General Michel-Marie Claparède

Michel-Marie Claparède
Général de division who fought at Hohenlinden, Austerlitz, Jena, Aspern-Essling, Wagram, and Borodino

Born: August 28, 1770

Place of Birth: Gignac, Hérault, France

Died: October 23, 1842

Place of Death: Montpellier, France

Arc de Triomphe: CLAPAREDE on the east pillar


Michel-Marie Claparède began his military career by joining the 4th Battalion of Volunteers of Hérault in February of 1793. Within a few days his battalion elected him a capitaine, and the next month they traveled to the Army of the Coasts. That November he was elected lieutenant colonel, but early the next year he renounced his rank as lieutenant colonel to return as a captain to his battalion. Claparède stayed on the coasts until late 1798 when he was ordered to lead a detachment of recruits from Hérault to the Army of Italy. Once in Italy he took command at Milan before joining the staff of the Army of Italy. A promotion to chef de bataillon followed, and then Claparède followed Moreau to Paris and then the Army of Rhine.

With the staff of the Army of the Rhine, Claparède was in charge of secret information, and took part in the battles of Engen, Messkirch, Biberach, and Hochstaedt. After returning to Paris during the short time of peace, he returned to the front and assisted during the Battle of Hohenlinden.

The next year, Claparède was placed under Leclerc in the staff of the army that would be sent to Saint-Domingue. In January of 1802 he embarked at Cadix on L'Intrépide, and arrived in Saint-Domingue in February. That summer he was placed in charge of the city of Cap and promoted to général de brigade. In October, he was a member of the war council that judged Haitian general Belair, and then in December he served in Clauzel's division. The next summer Claparède was authorized to return to France for health reasons, and he arrived back in France in January of 1804.
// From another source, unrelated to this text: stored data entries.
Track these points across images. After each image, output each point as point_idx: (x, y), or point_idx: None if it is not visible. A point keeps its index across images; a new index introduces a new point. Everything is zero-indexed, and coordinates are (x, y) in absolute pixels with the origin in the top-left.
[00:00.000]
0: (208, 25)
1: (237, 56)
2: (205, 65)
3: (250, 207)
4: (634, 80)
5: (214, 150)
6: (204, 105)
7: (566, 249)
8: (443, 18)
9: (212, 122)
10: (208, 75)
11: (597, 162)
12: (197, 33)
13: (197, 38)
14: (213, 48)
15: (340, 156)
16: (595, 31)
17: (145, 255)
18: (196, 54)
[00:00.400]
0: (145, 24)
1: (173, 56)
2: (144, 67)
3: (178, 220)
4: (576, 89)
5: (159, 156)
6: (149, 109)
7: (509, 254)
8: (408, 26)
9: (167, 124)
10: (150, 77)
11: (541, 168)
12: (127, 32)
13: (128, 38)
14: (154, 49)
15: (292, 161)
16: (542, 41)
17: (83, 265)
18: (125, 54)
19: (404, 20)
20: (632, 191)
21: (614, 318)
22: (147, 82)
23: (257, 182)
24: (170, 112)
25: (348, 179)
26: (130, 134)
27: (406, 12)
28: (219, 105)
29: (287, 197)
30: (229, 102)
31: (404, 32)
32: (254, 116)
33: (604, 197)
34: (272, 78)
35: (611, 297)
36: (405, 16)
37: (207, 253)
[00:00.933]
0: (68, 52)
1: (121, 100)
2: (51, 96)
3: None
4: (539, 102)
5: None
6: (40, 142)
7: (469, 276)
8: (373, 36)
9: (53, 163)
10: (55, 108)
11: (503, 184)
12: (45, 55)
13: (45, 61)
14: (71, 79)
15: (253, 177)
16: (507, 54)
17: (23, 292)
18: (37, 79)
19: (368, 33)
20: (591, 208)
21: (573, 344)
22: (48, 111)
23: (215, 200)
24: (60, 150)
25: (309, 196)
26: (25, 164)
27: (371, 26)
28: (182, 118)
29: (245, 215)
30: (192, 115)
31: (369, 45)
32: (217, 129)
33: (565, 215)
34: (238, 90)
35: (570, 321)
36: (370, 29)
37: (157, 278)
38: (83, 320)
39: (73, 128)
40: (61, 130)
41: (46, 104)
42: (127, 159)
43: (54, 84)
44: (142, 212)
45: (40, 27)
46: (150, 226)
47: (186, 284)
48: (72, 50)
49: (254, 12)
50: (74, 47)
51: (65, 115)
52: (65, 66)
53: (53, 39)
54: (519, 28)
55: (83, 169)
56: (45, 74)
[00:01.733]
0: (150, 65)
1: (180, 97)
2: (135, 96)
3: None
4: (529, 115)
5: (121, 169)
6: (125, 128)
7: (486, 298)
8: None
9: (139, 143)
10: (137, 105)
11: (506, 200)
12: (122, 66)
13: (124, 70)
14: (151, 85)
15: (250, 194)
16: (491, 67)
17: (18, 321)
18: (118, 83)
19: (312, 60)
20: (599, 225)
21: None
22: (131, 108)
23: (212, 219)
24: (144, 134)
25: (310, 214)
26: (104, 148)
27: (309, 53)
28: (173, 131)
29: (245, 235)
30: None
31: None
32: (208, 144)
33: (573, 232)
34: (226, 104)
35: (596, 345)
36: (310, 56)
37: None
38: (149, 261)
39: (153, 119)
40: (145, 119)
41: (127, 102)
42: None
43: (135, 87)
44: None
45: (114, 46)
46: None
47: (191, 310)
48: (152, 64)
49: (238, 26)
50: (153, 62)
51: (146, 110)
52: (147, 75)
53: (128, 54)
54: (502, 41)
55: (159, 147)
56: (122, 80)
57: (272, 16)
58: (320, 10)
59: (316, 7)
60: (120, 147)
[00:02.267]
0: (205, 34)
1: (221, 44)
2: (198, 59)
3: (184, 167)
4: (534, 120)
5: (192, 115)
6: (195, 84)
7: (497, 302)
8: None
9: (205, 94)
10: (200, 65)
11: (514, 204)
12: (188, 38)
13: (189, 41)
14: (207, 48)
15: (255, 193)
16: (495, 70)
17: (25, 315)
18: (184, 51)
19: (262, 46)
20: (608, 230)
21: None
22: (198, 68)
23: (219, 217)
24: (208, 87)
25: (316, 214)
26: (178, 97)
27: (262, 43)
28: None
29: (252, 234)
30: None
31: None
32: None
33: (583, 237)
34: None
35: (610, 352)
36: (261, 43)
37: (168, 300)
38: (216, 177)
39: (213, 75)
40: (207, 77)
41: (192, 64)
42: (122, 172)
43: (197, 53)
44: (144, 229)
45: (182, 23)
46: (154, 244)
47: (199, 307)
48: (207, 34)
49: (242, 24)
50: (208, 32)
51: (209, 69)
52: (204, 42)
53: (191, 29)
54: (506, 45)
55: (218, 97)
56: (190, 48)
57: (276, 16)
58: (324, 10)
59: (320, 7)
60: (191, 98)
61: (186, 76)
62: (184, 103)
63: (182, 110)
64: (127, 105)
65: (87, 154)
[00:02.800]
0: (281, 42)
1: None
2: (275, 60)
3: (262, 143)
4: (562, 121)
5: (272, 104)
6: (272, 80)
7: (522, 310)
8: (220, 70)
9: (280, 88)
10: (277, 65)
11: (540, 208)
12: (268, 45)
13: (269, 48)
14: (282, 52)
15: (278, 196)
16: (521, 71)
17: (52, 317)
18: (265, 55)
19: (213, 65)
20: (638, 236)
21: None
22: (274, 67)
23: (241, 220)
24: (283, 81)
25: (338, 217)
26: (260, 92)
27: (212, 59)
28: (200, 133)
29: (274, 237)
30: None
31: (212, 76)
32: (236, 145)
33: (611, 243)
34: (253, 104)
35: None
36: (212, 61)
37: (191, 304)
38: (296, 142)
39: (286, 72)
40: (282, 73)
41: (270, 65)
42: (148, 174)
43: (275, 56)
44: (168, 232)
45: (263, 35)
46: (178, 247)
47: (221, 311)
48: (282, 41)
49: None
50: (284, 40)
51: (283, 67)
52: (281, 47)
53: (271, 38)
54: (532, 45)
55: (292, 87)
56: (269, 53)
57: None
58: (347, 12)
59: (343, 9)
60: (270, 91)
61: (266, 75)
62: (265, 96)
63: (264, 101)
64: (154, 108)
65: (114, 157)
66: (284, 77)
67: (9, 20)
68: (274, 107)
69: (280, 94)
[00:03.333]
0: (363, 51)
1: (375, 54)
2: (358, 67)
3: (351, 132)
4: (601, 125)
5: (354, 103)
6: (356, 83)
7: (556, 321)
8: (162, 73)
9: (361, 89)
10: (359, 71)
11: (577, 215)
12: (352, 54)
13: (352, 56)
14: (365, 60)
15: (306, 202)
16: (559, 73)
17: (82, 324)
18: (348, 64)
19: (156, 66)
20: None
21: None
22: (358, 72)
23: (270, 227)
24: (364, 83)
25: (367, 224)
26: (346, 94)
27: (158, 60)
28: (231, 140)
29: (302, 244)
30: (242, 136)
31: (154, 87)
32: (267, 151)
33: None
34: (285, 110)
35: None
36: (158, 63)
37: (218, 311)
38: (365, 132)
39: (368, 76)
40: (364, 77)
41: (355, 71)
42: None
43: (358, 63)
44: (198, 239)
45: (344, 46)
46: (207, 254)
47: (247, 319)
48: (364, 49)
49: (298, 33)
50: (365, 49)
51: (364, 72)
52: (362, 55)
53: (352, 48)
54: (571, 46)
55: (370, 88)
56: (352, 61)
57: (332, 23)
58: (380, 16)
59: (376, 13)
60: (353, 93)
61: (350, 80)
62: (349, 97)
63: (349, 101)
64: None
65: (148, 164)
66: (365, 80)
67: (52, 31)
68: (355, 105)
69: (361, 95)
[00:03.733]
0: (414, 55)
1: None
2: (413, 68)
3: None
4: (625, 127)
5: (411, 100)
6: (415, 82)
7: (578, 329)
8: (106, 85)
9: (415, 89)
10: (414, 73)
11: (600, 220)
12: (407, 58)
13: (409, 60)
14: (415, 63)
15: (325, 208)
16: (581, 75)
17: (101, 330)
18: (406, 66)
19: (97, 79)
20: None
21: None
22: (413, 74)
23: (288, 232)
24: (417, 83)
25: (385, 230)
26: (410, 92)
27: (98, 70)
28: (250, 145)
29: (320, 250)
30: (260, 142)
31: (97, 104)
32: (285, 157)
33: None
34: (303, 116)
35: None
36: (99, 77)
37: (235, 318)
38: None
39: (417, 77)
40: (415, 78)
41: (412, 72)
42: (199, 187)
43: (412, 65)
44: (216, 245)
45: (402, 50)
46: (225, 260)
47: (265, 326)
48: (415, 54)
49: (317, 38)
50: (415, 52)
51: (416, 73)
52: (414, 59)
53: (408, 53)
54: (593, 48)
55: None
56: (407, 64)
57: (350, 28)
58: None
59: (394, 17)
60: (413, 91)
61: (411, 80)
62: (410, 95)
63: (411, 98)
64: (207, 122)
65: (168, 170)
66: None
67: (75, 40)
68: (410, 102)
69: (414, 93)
Willing to return to the Caribbean, General Claparède was next assigned to serve under Lagrange on the expedition to Dominica. Leaving the isle of Aix in January of 1805, he arrived at Dominica in February and took part in the action of Roseau. The next month he seized Basse-Terre on Saint-Christophe before heading back to France.

Once back in France, Claparède joined the army at the camp of Boulogne, and eventually ended up in Suchet's division, commanding the advance guard. During the campaign of 1805, he led his troops into action at Wertigen, Ulm, and Hollabrunn before holding the line at Santon during the Battle of Austerlitz. The next year Claparède was further distinguished, leading his unit at Saalfeld, Winzerlé, Jena, and Prentzlow before being wounded in the foot by a ball at Pultusk . In February of 1807 he fought at Ostolenka, and then in June was driven out of Borki by the Russians, but shortly later returned the favor by driving out the Russians and seizing the bridge of Drenzewo.
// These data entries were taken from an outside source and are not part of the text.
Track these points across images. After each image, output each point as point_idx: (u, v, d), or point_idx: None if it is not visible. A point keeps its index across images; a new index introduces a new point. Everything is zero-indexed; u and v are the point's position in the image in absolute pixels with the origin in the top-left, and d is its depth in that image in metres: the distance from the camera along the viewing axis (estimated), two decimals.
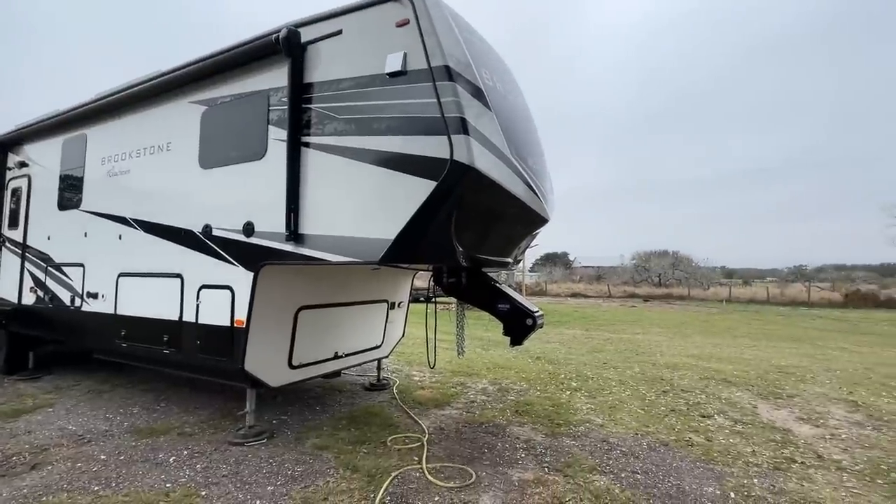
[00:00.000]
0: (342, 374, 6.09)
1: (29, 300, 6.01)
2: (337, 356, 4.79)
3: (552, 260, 59.15)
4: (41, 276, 5.85)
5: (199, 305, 4.13)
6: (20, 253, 6.20)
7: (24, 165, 6.34)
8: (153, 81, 4.64)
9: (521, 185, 3.41)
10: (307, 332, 4.31)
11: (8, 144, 6.55)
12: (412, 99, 3.09)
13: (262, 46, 3.79)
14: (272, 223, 3.67)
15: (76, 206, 5.48)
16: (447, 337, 6.15)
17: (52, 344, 6.29)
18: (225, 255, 3.99)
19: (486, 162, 3.03)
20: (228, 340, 3.89)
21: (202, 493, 3.10)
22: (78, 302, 5.32)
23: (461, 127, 2.93)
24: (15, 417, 4.55)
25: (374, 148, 3.24)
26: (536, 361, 7.83)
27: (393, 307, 5.55)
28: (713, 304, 27.21)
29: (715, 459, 3.84)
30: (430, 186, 2.99)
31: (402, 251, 3.16)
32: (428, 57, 3.03)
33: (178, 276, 4.32)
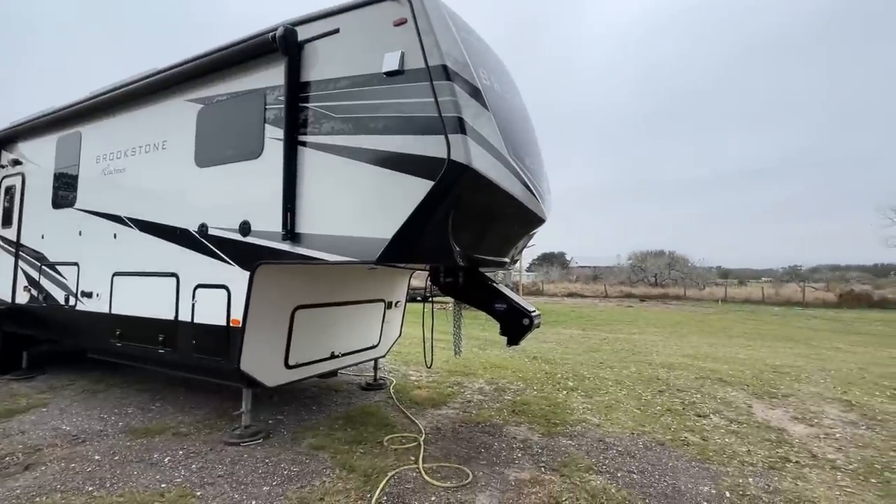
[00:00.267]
0: (339, 373, 6.08)
1: (23, 299, 5.97)
2: (333, 356, 4.78)
3: (549, 260, 59.28)
4: (35, 274, 5.81)
5: (194, 305, 4.11)
6: (14, 252, 6.15)
7: (17, 163, 6.29)
8: (149, 79, 4.61)
9: (518, 184, 3.41)
10: (304, 331, 4.30)
11: (2, 142, 6.49)
12: (409, 98, 3.08)
13: (258, 45, 3.77)
14: (269, 222, 3.66)
15: (71, 204, 5.44)
16: (444, 336, 6.15)
17: (46, 343, 6.25)
18: (221, 254, 3.97)
19: (483, 162, 3.02)
20: (224, 340, 3.87)
21: (197, 493, 3.08)
22: (72, 301, 5.28)
23: (458, 126, 2.92)
24: (8, 417, 4.52)
25: (371, 147, 3.23)
26: (533, 361, 7.84)
27: (390, 307, 5.54)
28: (709, 304, 27.35)
29: (710, 459, 3.85)
30: (427, 186, 2.99)
31: (399, 251, 3.15)
32: (425, 56, 3.02)
33: (173, 275, 4.29)
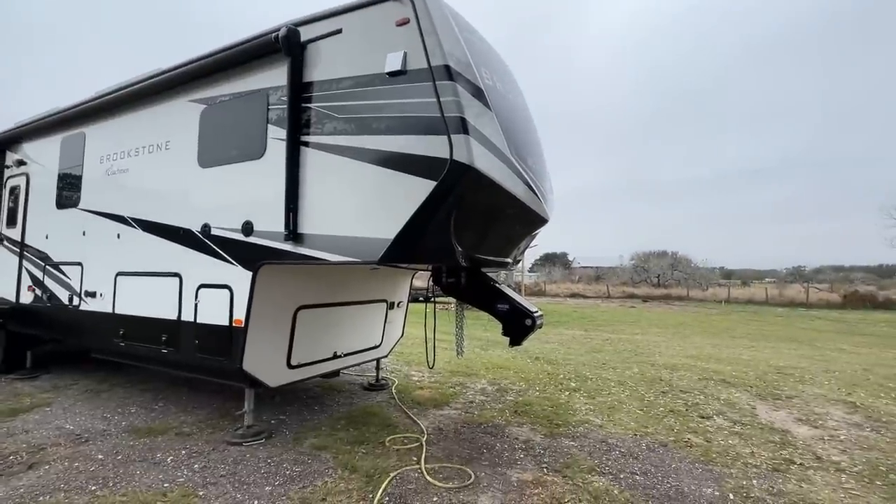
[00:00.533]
0: (341, 373, 6.07)
1: (27, 299, 5.99)
2: (336, 356, 4.78)
3: (551, 260, 59.21)
4: (39, 274, 5.83)
5: (197, 305, 4.12)
6: (18, 252, 6.18)
7: (22, 164, 6.32)
8: (152, 80, 4.63)
9: (520, 185, 3.41)
10: (306, 331, 4.30)
11: (6, 143, 6.53)
12: (412, 98, 3.08)
13: (261, 45, 3.78)
14: (271, 222, 3.66)
15: (74, 204, 5.46)
16: (446, 337, 6.14)
17: (50, 343, 6.27)
18: (224, 254, 3.98)
19: (485, 162, 3.02)
20: (227, 340, 3.88)
21: (200, 493, 3.09)
22: (76, 301, 5.30)
23: (461, 127, 2.92)
24: (12, 416, 4.54)
25: (373, 147, 3.23)
26: (535, 362, 7.83)
27: (392, 307, 5.54)
28: (712, 304, 27.25)
29: (714, 460, 3.83)
30: (429, 186, 2.99)
31: (401, 251, 3.15)
32: (428, 56, 3.02)
33: (176, 275, 4.30)
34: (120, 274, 4.86)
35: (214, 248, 4.05)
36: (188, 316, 4.17)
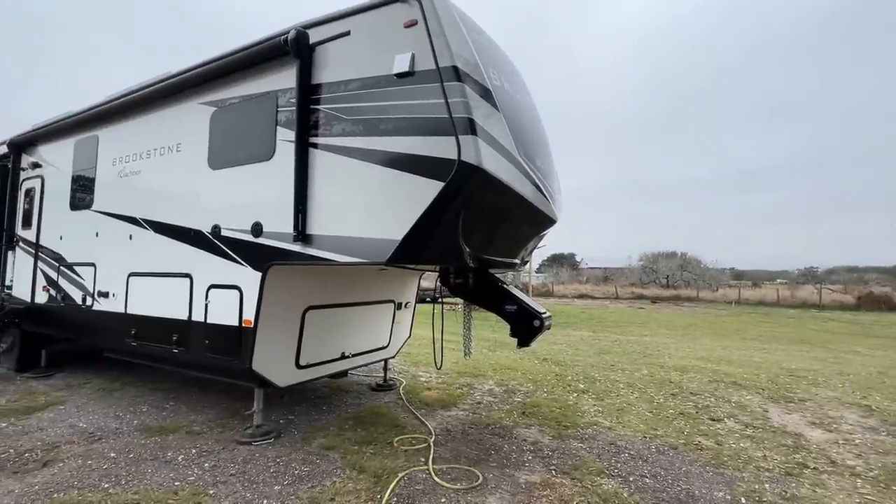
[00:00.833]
0: (349, 374, 6.10)
1: (42, 299, 6.10)
2: (344, 356, 4.80)
3: (559, 261, 58.89)
4: (54, 275, 5.93)
5: (207, 305, 4.16)
6: (33, 252, 6.29)
7: (37, 166, 6.43)
8: (163, 83, 4.69)
9: (528, 185, 3.40)
10: (314, 332, 4.32)
11: (22, 145, 6.65)
12: (420, 100, 3.08)
13: (270, 48, 3.81)
14: (280, 223, 3.69)
15: (88, 206, 5.55)
16: (454, 338, 6.14)
17: (64, 342, 6.37)
18: (233, 255, 4.02)
19: (493, 162, 3.01)
20: (236, 340, 3.91)
21: (210, 491, 3.11)
22: (89, 301, 5.38)
23: (469, 127, 2.92)
24: (27, 414, 4.62)
25: (381, 149, 3.24)
26: (543, 363, 7.80)
27: (399, 307, 5.55)
28: (722, 305, 26.94)
29: (725, 464, 3.79)
30: (437, 187, 2.99)
31: (409, 252, 3.16)
32: (436, 57, 3.02)
33: (187, 275, 4.35)
34: (132, 274, 4.92)
35: (224, 248, 4.09)
36: (199, 316, 4.22)
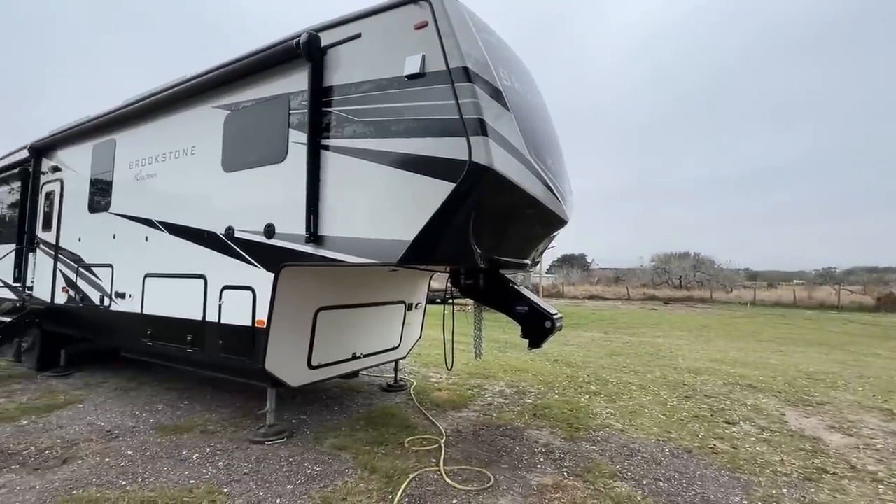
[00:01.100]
0: (360, 374, 6.13)
1: (61, 300, 6.24)
2: (355, 357, 4.82)
3: (569, 262, 58.46)
4: (72, 276, 6.06)
5: (221, 306, 4.22)
6: (53, 254, 6.44)
7: (57, 170, 6.59)
8: (178, 87, 4.77)
9: (539, 186, 3.38)
10: (326, 332, 4.35)
11: (42, 150, 6.81)
12: (431, 101, 3.09)
13: (282, 51, 3.85)
14: (292, 225, 3.72)
15: (105, 208, 5.66)
16: (464, 339, 6.13)
17: (82, 342, 6.51)
18: (247, 256, 4.07)
19: (504, 163, 3.01)
20: (250, 340, 3.96)
21: (224, 490, 3.15)
22: (107, 302, 5.49)
23: (480, 128, 2.92)
24: (48, 412, 4.73)
25: (392, 150, 3.25)
26: (554, 364, 7.75)
27: (410, 308, 5.57)
28: (736, 307, 26.48)
29: (741, 468, 3.72)
30: (448, 188, 2.99)
31: (420, 252, 3.17)
32: (446, 58, 3.03)
33: (201, 276, 4.42)
34: (148, 275, 5.01)
35: (238, 250, 4.14)
36: (212, 317, 4.28)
In 1808, Claparède was made a Count of the Empire, commanded the infantry during the Congress of Erfurt, and was promoted to général de division. Sent to Spain, in January of 1809 he temporarily governed Valladolid before returning to France to organize a division at Strasbourg. In April he led this division to join the army in Germany, and this division became the 1st Division in II Corps. During the Danube campaign, Claparède served at Pfaffenhofen, Landshut, and Passau, then was wounded in the little finger by a ball at Ebersberg. Fighting at Aspern-Essling , he was again wounded, this time by a ball to the left arm and a shot to the thigh. Next Claparède was sent to command the 1st Division of the Army of Dalmatia, which he took charge of just in time for the Battle of Wagram . The next week he was wounded at Znaim, and then put in charge of the 1st Division of XI Corps. During the autumn of 1809 Claparède commanded the 1st military arrondissement of Illyria before obtaining a leave and returning to France.

In the summer of 1810, Claparède was sent to Spain, taking command of a division of IX Corps at Bayonne in August. In October he was placed in charge of the troops stationed at Salamanca, Zamora, Ciudad Rodrigo, and Almeida. That December he defeated Portuguese General Silveyra at the bridge of Albado, and in the coming weeks he was again victorious at Guittero and the bridge of Freisins. In February of 1811 he defeated English General Trent at Covilhao, and then two months later defeated Erskine at Juncia. Claparède was named commander of the 2nd Division of V Corps in the Army of Spain, replacing Gazan, but he did not take part in the Battle of Fuentes de Onoro . That September he was authorized to return to France, and he finally quit his command in November.

Back in France, Claparède was made commander-in-chief of all Polish troops in the service of France. After organizing a division, his division was attached to the Imperial Guard and served throughout the Russian campaign. In July his division temporarily passed under Davout's orders, serving at Mohilew and Smolensk before returning to the Imperial Guard. At Borodino Claparède's division was kept in reserve, but during the retreat they saw plenty of action at Winkowo, Krasnoe, and the Berezina. Claparède was wounded by a ball to the knee during the fighting at Berezina, and afterwards quit his command to return to France to heal.

He returned to command in June of 1813, taking the 43rd Infantry Division to join XIV Corps under Gouvion St. Cyr. In August he was again wounded, this time in the left arm at Giesshubel, and had to leave his command to recover. Returning to his division in October, he fought at Racknitz before defending Dresden, eventually being taking prisoner when Dresden finally surrendered.

Released the next year, he returned to France and was fairly well treated, being given a Grand Cordon of the Legion of Honor. During the Hundred Days General Claparède stayed in the background, taking no active role. After Marshal Ney was arrested, Claparède was one of the generals who served on the council of war to judge Ney that ultimately declared itself incompetent to try Ney.